Passage to read:
Norm-Max Values for Each Rescaled Column:
[1.66 1.88 2.37 1.84] 

2 Following zero-index convention, 0 = A, 1 = C, 2 = G, 3 = T


### Question 9:
What are the four Norm-1 values for the newly rescaled columns?

In [223]:
# Calculate the Norm-1 for each column
norm_1_values = np.linalg.norm(rescaled_data, ord=1, axis=0)

print("\nNorm-1 Values for Each Rescaled Column:")
print(norm_1_values)


Norm-1 Values for Each Rescaled Column:
[2.03 2.04 2.75 2.04]


### Question 10:
Using the answers to Q8 and Q9, rescale the data such that the matrix is fit for a Markov Chain.  Which nucleotide has the lowest
maintenance probability (i.e., diagonal value)?

In [224]:
# Rescale the data to fit a Markov Chain
normalized_rescaled_data = rescaled_data / norm_1_values

# Display the normalized matrix
print("\nNormalized Rescaled Data:")
print(normalized_rescaled_data)

# Find the nucleotide with the lowest maintenance probability
lowest_maintenance_nucleotide = nucleotides[
    np.argmin(np.diag(normalized_rescaled_data))
]
print("\n", lowest_maintenance_nucleotide)


Normalized Rescaled Data:
[[0.81773399 0.00490196 0.05090909 0.08823529]
 [0.1182266  0.92156863 0.01454545 0.00490196]
 [0.04433498 0.07352941 0.86181818 0.00490196]
 [0.01970443 0.         0.07272727 0.90196078]]

 A

Exercise instructions:
- 1) According to the notebook excerpt, what are the four Norm-1 values for the rescaled columns?
- 2) Do these statements agree with the notebook excerpt? Answer yes or no for each and quote the words that decide it. (a) Under the zero-index convention, 2 stands for G. (b) The Norm-1 values are calculated along axis 1. (c) The data is rescaled for a Markov Chain by dividing the rescaled data by the Norm-1 values.
- 3) Please print the part of the notebook excerpt that opens with the words containing "2 Following zero-index" and closes with "np.linalg.norm(rescaled_data, ord=1, axis=0)".

Dataset excerpts:

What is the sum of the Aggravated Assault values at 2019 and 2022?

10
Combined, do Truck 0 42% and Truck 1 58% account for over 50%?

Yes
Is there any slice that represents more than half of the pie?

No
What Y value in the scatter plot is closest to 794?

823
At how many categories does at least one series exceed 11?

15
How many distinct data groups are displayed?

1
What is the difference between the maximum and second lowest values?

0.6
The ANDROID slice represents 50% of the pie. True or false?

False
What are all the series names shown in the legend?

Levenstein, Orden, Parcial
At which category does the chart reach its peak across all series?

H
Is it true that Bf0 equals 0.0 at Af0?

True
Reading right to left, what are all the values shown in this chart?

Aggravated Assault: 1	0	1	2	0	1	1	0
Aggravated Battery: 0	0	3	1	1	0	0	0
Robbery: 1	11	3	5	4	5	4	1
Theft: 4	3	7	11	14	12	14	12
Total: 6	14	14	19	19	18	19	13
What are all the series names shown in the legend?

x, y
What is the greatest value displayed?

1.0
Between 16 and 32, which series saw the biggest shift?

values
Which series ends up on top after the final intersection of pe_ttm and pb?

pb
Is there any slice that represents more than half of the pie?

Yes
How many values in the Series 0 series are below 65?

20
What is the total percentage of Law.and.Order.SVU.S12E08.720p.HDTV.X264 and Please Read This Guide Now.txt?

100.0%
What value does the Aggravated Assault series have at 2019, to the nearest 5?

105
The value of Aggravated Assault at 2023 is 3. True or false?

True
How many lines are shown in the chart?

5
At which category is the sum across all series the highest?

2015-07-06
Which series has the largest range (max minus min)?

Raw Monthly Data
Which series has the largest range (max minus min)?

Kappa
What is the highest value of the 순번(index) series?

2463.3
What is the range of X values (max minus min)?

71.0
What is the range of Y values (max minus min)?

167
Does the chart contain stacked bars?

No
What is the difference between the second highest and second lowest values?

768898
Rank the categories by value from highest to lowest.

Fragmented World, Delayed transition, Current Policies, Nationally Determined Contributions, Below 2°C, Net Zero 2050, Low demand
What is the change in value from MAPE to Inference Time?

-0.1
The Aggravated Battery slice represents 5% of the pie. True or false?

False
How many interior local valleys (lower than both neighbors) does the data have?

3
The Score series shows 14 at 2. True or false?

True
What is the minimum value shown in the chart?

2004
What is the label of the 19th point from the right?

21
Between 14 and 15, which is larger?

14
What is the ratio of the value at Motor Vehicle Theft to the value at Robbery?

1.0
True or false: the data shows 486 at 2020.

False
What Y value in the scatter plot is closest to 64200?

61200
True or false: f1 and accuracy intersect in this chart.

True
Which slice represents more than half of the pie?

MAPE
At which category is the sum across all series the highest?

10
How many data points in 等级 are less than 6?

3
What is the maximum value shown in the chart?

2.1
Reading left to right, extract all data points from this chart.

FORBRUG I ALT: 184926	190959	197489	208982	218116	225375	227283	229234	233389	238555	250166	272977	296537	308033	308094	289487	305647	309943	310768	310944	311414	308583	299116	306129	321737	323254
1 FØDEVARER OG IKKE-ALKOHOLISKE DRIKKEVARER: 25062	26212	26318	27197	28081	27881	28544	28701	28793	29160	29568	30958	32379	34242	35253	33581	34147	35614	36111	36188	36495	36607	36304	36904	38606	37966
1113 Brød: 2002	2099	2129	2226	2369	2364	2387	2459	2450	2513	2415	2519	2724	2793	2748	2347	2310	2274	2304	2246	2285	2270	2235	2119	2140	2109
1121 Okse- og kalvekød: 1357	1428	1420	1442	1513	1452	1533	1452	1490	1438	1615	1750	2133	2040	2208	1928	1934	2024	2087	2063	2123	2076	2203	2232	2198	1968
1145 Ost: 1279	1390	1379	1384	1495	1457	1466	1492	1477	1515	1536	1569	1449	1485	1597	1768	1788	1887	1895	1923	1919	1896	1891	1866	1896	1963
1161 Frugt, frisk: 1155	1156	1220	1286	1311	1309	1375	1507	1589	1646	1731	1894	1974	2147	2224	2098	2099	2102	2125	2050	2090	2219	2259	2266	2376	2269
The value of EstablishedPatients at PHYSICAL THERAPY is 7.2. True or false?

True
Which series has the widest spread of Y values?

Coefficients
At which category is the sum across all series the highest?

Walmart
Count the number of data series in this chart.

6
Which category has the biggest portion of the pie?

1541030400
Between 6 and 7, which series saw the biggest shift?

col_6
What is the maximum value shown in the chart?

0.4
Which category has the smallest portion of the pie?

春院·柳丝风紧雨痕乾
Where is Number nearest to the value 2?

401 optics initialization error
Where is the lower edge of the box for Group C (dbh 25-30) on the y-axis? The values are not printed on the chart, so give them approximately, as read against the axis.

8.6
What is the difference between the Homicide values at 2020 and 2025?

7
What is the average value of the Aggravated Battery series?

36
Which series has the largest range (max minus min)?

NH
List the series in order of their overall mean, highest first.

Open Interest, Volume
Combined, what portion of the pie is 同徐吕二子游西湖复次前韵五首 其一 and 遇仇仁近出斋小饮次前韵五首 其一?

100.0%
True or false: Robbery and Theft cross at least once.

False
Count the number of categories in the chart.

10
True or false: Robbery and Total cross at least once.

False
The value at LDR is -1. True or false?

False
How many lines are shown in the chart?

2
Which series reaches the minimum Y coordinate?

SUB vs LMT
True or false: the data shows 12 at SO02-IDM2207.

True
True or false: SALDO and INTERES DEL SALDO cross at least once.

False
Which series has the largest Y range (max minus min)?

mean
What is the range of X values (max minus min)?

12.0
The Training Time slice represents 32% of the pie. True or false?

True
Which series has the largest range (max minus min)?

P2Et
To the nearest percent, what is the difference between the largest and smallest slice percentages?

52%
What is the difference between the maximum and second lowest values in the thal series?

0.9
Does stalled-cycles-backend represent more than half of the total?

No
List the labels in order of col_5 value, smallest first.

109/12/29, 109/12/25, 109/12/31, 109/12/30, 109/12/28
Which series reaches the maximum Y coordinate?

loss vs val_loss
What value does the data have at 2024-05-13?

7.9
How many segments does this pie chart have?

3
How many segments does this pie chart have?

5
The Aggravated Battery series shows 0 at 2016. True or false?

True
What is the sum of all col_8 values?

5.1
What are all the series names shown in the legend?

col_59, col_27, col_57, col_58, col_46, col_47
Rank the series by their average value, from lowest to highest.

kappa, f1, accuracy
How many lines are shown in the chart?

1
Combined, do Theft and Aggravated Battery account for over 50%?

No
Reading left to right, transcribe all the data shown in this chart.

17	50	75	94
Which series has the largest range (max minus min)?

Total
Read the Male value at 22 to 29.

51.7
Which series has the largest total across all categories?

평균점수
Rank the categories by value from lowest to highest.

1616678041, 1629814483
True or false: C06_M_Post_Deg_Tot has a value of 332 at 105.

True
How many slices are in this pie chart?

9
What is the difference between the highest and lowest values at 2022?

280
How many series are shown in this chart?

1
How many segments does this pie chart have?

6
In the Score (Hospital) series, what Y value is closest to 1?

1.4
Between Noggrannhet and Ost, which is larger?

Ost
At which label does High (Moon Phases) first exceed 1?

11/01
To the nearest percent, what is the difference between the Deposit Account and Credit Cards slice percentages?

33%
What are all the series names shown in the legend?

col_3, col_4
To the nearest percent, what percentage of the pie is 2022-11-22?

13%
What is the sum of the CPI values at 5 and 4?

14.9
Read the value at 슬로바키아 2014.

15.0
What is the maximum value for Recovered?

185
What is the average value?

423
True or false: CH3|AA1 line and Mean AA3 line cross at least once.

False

Answers given:
- 1) 2.03, 2.04, 2.75 and 2.04.

- 2)
(a) Yes: "2 = G"
(b) No: "np.linalg.norm(rescaled_data, ord=1, axis=0)"
(c) Yes: "normalized_rescaled_data = rescaled_data / norm_1_values"

- 3)
2 Following zero-index convention, 0 = A, 1 = C, 2 = G, 3 = T


### Question 9:
What are the four Norm-1 values for the newly rescaled columns?

In [223]:
# Calculate the Norm-1 for each column
norm_1_values = np.linalg.norm(rescaled_data, ord=1, axis=0)